* [TASK OBJECTIVE]: Find the line containing "decorative pillow: none", then print it and each line after it through the end of the listing exactly, with no pictures.
══ RAW DATA ══
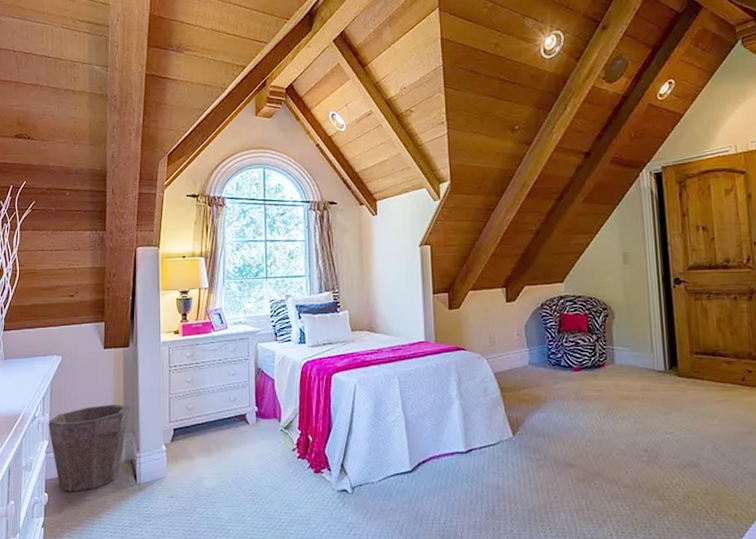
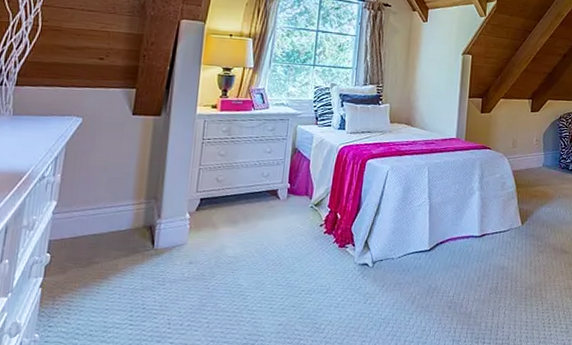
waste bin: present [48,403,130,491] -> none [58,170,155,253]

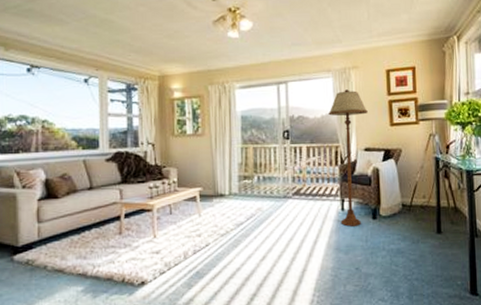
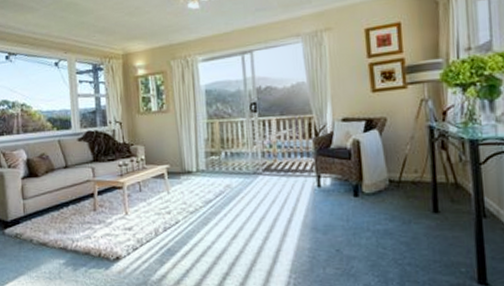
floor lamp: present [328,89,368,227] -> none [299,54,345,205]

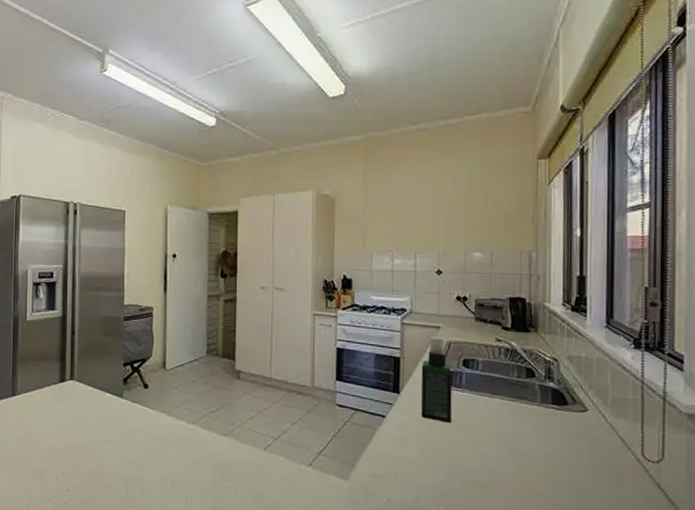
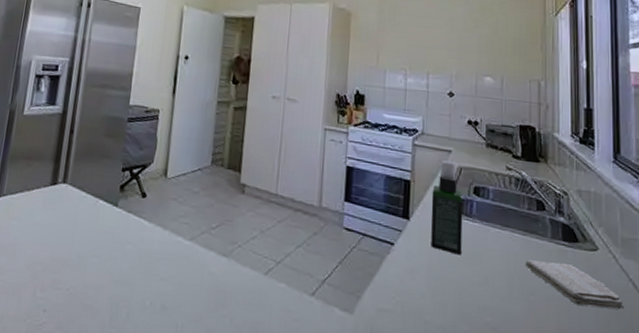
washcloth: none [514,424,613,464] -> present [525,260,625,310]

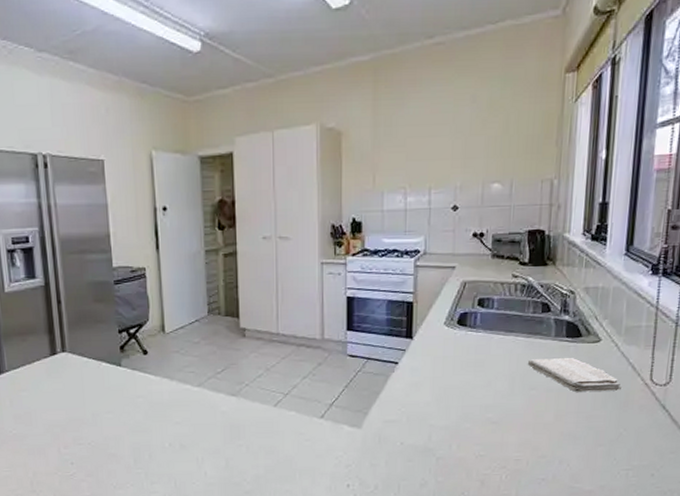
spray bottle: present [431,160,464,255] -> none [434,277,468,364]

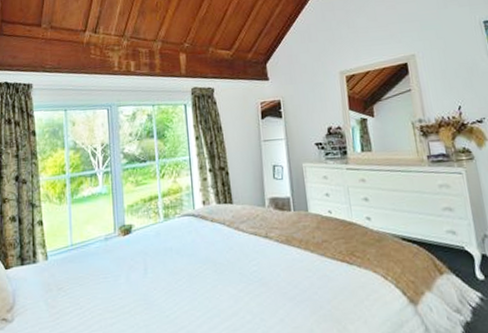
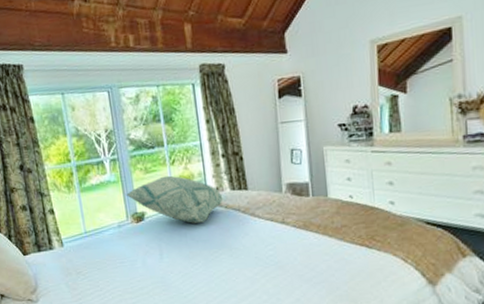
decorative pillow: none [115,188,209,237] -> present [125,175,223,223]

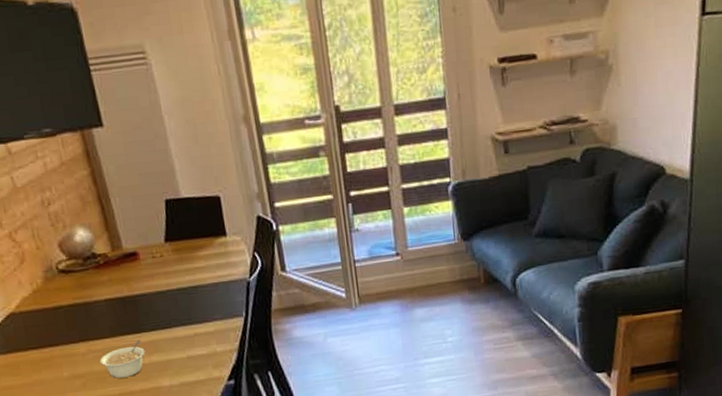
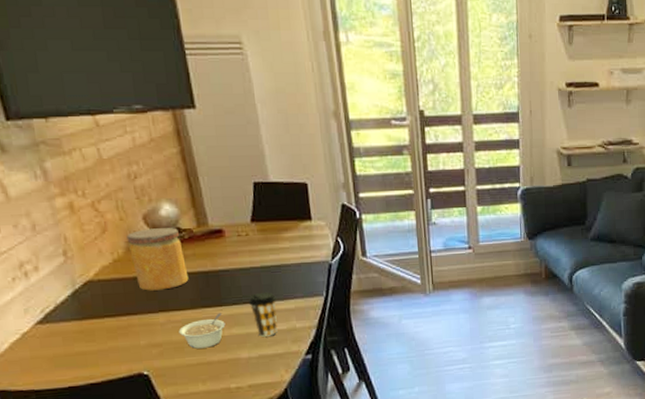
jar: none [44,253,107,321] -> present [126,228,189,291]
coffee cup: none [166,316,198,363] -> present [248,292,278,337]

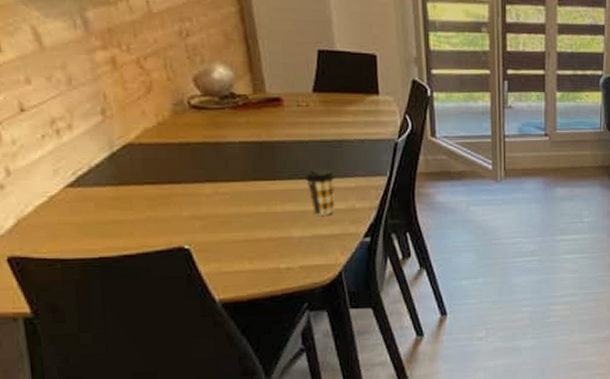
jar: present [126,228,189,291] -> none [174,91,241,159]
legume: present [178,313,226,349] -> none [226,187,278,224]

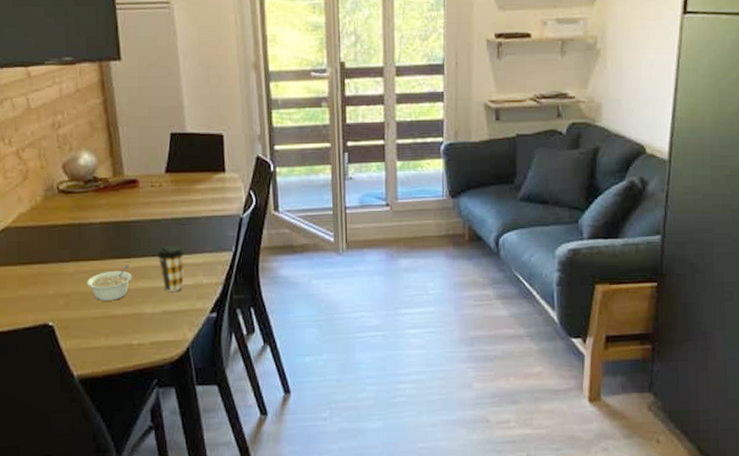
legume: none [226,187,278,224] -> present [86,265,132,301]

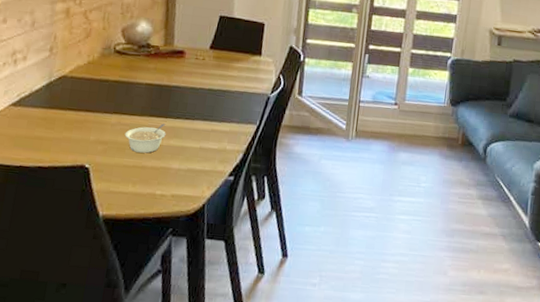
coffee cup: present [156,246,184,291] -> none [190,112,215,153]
═══
* [ANSWER FOR THE TASK]:
decorative pillow: none [115,188,209,237] -> present [125,175,223,223]

jar: none [44,253,107,321] -> present [126,228,189,291]
coffee cup: none [166,316,198,363] -> present [248,292,278,337]

jar: present [126,228,189,291] -> none [174,91,241,159]
legume: present [178,313,226,349] -> none [226,187,278,224]

legume: none [226,187,278,224] -> present [86,265,132,301]

coffee cup: present [156,246,184,291] -> none [190,112,215,153]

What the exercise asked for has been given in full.